→ **YOUR ASSIGNMENT**
Write out every record below exactly as given. Leave the pictures out.

(INPUT Opens)

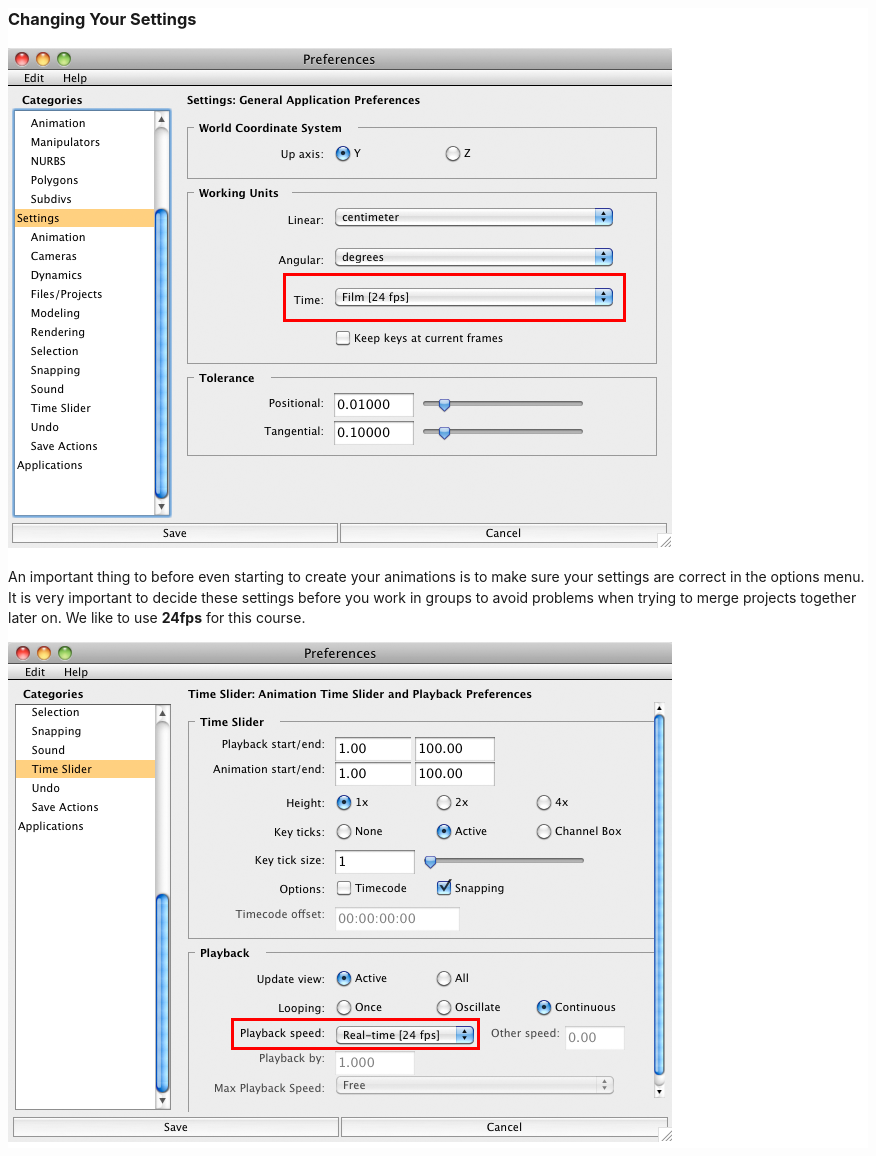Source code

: ### Changing Your Settings

![Maya Image](/images/basic-animation/animation_pref-settings.png)

An important thing to before even starting to create your animations is to make sure your settings are correct in the options menu.  It is very important to decide these settings before you work in groups to avoid problems when trying to merge projects together later on.  We like to use **24fps** for this course.

![Maya Image](/images/basic-animation/animation_pref-time.png)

(INPUT Closes)

→ **REPLY**
Source code

: ### Changing Your Settings

![Maya Image](/images/basic-animation/animation_pref-settings.png)

An important thing to before even starting to create your animations is to make sure your settings are correct in the options menu.  It is very important to decide these settings before you work in groups to avoid problems when trying to merge projects together later on.  We like to use **24fps** for this course.

![Maya Image](/images/basic-animation/animation_pref-time.png)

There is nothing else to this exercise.